> [What you are asked to do]
Transcribe the listing exactly, leaving out every picture.

> [Stored data]
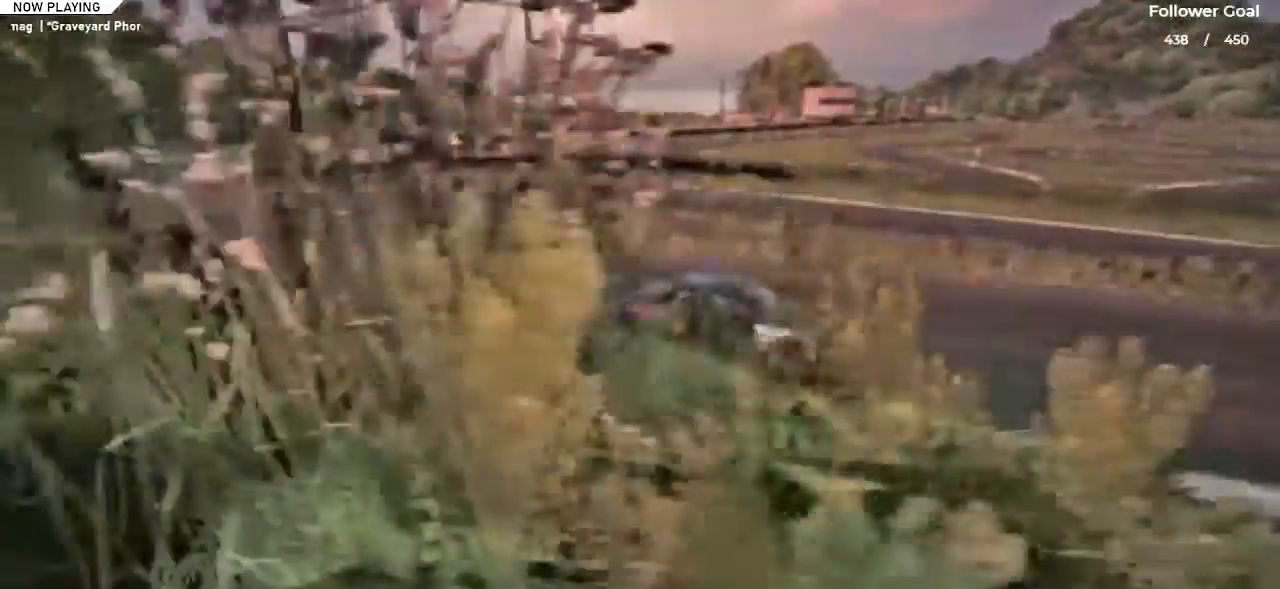
{"keys": ["d"], "events": []}
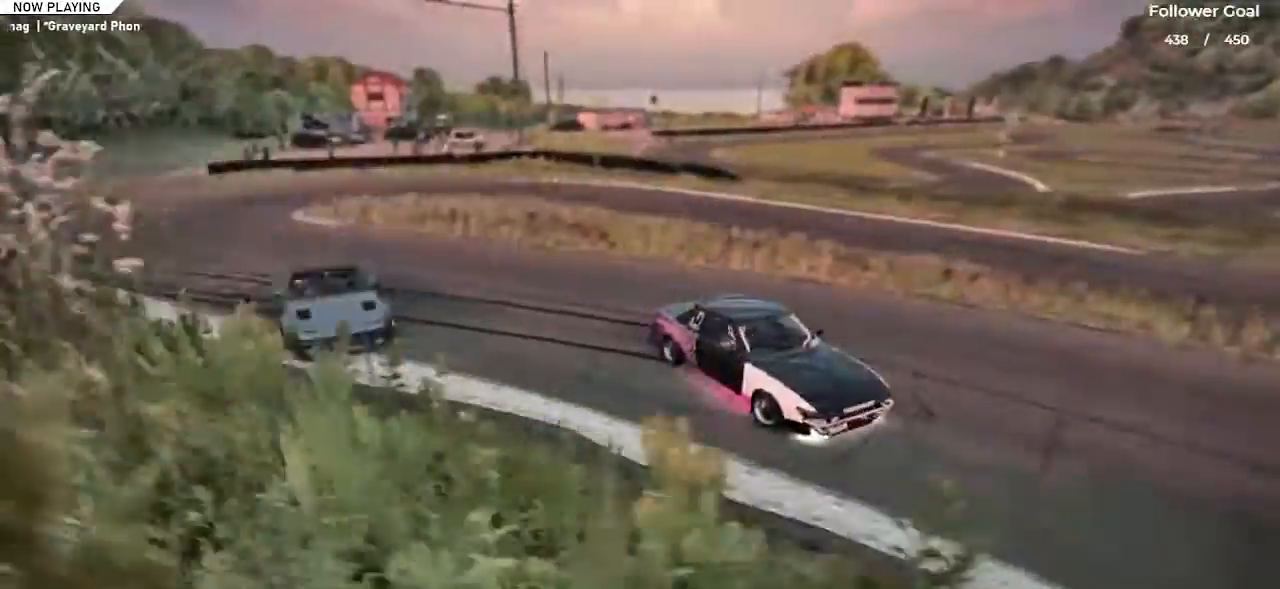
{"keys": [], "events": [[100, "d", "up"]]}
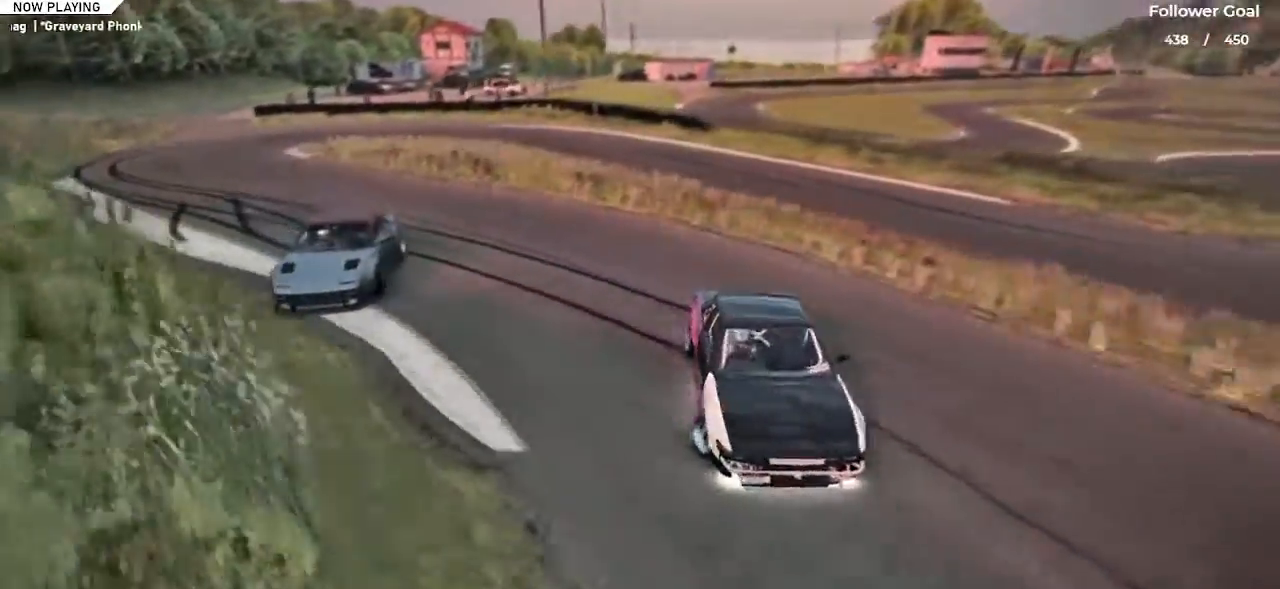
{"keys": [], "events": [[17, "s", "down"], [217, "s", "up"], [317, "s", "down"], [451, "s", "up"]]}
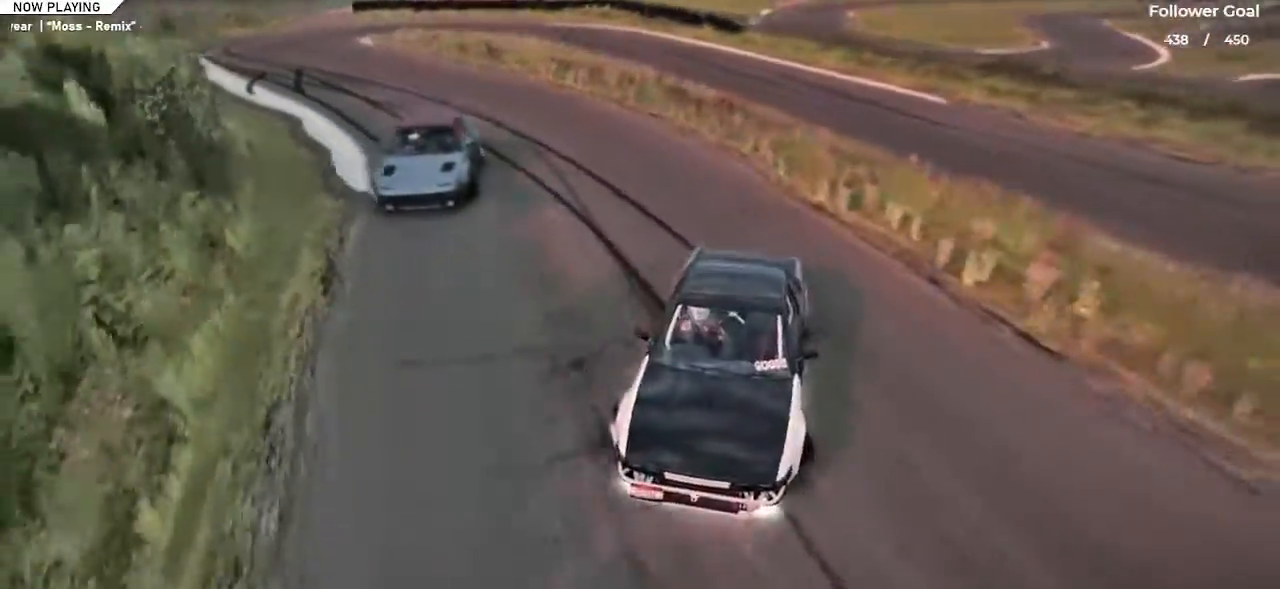
{"keys": ["d", "s"], "events": [[33, "s", "down"], [234, "s", "up"], [267, "s", "down"], [467, "d", "down"]]}
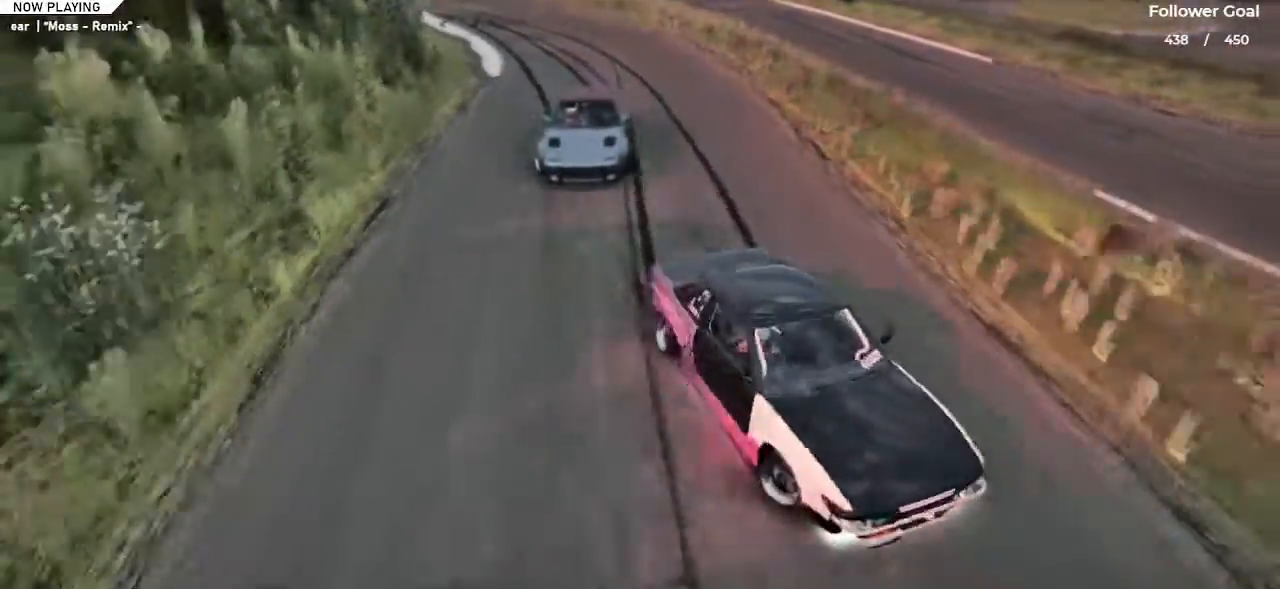
{"keys": [], "events": [[101, "s", "up"], [351, "d", "up"], [434, "w", "down"], [484, "w", "up"]]}
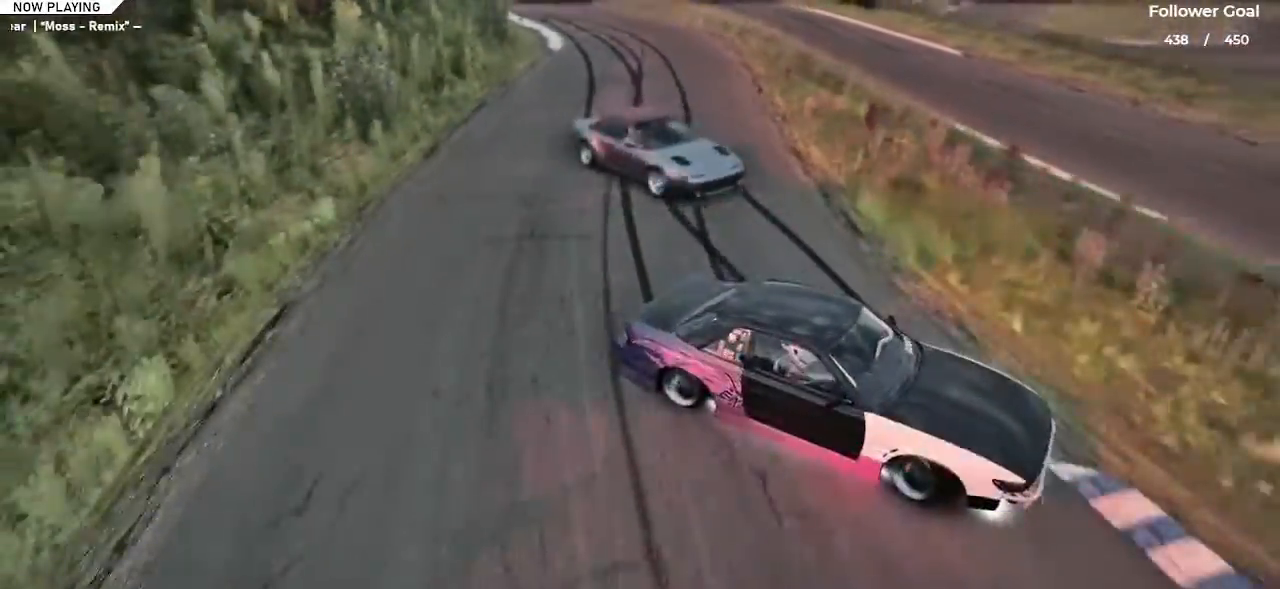
{"keys": ["d", "w"], "events": [[167, "w", "down"], [300, "w", "up"], [350, "w", "down"], [450, "d", "down"]]}
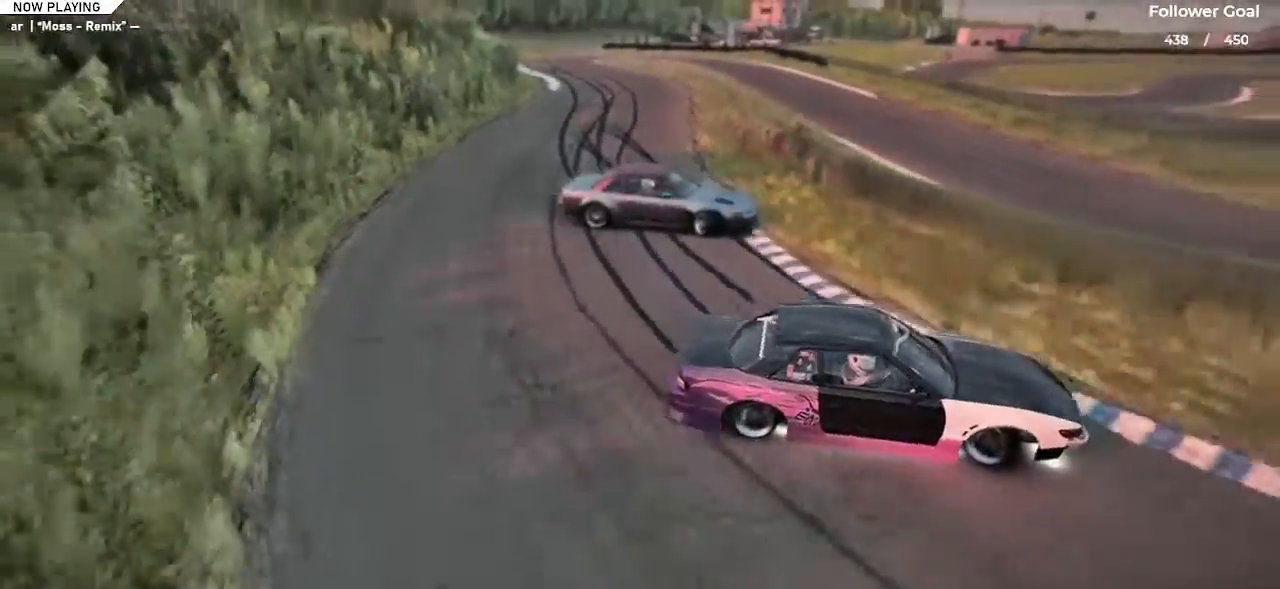
{"keys": ["d", "w"], "events": []}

> [Result for this task]
{"keys": ["d"], "events": []}
{"keys": [], "events": [[100, "d", "up"]]}
{"keys": [], "events": [[17, "s", "down"], [217, "s", "up"], [317, "s", "down"], [451, "s", "up"]]}
{"keys": ["d", "s"], "events": [[33, "s", "down"], [234, "s", "up"], [267, "s", "down"], [467, "d", "down"]]}
{"keys": [], "events": [[101, "s", "up"], [351, "d", "up"], [434, "w", "down"], [484, "w", "up"]]}
{"keys": ["d", "w"], "events": [[167, "w", "down"], [300, "w", "up"], [350, "w", "down"], [450, "d", "down"]]}
{"keys": ["d", "w"], "events": []}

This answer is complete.